A Washington Post/ABC News poll showed a tight three-way race, with Obama supported by 30% of likely caucus-goers, Clinton by 26%, and former North Carolina Sen. John Edwards by 22%. The margin of error was plus or minus 4 percentage points.
In July, a Post/ABC poll showed Obama with 27%, compared with 26% each for Clinton and Edwards.
With the state up for grabs, the campaigning here is ceaseless. Clinton made four appearances on Monday and is scheduled to make two more today, along with a visit to a shelter in Des Moines.
Her husband, former President Clinton, will be appearing in Iowa “quite frequently” in the run-up to the caucuses, said Mark Daley, a campaign spokesman.
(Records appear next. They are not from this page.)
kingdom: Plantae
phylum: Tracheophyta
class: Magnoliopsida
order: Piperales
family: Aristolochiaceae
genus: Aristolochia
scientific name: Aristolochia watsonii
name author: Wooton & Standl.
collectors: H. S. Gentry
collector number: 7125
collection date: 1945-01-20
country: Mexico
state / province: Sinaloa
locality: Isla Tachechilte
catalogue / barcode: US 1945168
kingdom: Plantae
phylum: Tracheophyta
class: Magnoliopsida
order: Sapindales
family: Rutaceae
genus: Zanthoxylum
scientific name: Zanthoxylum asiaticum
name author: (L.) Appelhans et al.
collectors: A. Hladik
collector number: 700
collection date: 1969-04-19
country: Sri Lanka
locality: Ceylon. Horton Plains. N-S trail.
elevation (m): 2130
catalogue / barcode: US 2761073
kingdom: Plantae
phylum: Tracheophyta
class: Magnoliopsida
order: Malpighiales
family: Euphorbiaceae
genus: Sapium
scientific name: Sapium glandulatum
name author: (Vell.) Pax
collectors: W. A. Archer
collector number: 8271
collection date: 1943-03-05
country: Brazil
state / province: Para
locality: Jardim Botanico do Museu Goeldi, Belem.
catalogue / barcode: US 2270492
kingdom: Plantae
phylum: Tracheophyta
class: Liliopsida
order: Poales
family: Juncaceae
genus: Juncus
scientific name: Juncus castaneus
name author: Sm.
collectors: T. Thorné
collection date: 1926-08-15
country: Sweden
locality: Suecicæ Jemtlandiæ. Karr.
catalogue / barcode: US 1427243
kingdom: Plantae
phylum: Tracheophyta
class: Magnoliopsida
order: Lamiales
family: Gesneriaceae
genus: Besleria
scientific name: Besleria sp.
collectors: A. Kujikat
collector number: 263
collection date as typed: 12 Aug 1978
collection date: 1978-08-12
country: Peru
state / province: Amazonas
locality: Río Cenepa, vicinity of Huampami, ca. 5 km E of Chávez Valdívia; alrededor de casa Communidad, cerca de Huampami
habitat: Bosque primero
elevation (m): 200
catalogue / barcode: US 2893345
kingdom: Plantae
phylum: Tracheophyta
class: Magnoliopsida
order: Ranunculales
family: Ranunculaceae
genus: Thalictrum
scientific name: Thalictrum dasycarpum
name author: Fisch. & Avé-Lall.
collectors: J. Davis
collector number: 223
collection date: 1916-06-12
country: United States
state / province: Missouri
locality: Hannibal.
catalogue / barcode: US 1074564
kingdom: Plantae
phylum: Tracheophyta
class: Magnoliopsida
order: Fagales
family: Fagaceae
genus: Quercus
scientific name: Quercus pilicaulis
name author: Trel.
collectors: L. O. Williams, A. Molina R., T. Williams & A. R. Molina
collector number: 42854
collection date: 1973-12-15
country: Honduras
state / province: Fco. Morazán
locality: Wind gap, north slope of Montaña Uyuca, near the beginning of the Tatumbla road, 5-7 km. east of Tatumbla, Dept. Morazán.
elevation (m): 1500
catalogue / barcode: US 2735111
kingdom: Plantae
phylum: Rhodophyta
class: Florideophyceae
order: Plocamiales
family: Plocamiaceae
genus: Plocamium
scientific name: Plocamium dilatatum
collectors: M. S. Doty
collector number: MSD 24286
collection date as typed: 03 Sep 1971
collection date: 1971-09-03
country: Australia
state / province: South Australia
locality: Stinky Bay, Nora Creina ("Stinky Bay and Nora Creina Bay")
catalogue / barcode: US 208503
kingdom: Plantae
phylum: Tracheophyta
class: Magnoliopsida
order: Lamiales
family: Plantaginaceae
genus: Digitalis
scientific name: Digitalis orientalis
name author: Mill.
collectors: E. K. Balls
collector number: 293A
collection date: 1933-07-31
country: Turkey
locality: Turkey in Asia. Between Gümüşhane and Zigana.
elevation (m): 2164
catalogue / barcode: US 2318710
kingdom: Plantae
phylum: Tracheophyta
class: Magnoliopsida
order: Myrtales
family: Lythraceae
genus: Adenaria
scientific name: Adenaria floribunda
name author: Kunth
“If you remember the phrase used at the beginning of the Iraq war -- ‘shock and awe’ -- that’s the way her campaign is approaching this apparent threat,” said Dennis Goldford, politics professor at Drake University in Des Moines. “They’re just trying to hit it with an overwhelming response. In politics, appearance is reality, and they don’t want the perception to get out that she’s slipping or is weak or could well lose this. So what they’ll be trying to do is head that off as quickly as possible.”
As they crisscrossed Iowa in separate campaign stops, Obama seldom mentioned Clinton’s name, and Clinton avoided his. Yet it seemed the two were holding an argument with one another across an expanse of hundreds of miles.
At issue was the question of experience -- how important it is in a future president and what sort is most valuable. Clinton contends that Obama is too unseasoned to be trusted with the presidency, and Obama maintains that a Washington insider is not what the nation needs.
Even in her delivery, Clinton tries to underscore her point. At a late afternoon rally in Vinton, she talked about her “strength and experience,” hitting the last word with special emphasis.
Obama sought to parry the charge by painting Clinton as part of a Washington establishment incapable of ushering in real change.
He also described his unorthodox biography as a plus: As a child he lived abroad, and he still has relatives in Kenya, he told an audience at one of his campaign stops.
“Probably the strongest experience I have in foreign relations is the fact that I spent four years living overseas when I was a child in southeast Asia,” said Obama, who lived in Indonesia from age 6 to age 10.
“So a lot of my knowledge about foreign affairs isn’t just what I studied in school. It’s not just the work that I do on Senate Foreign Relations [Committee]. It’s actually having the knowledge of how ordinary people in these other countries live,” he said.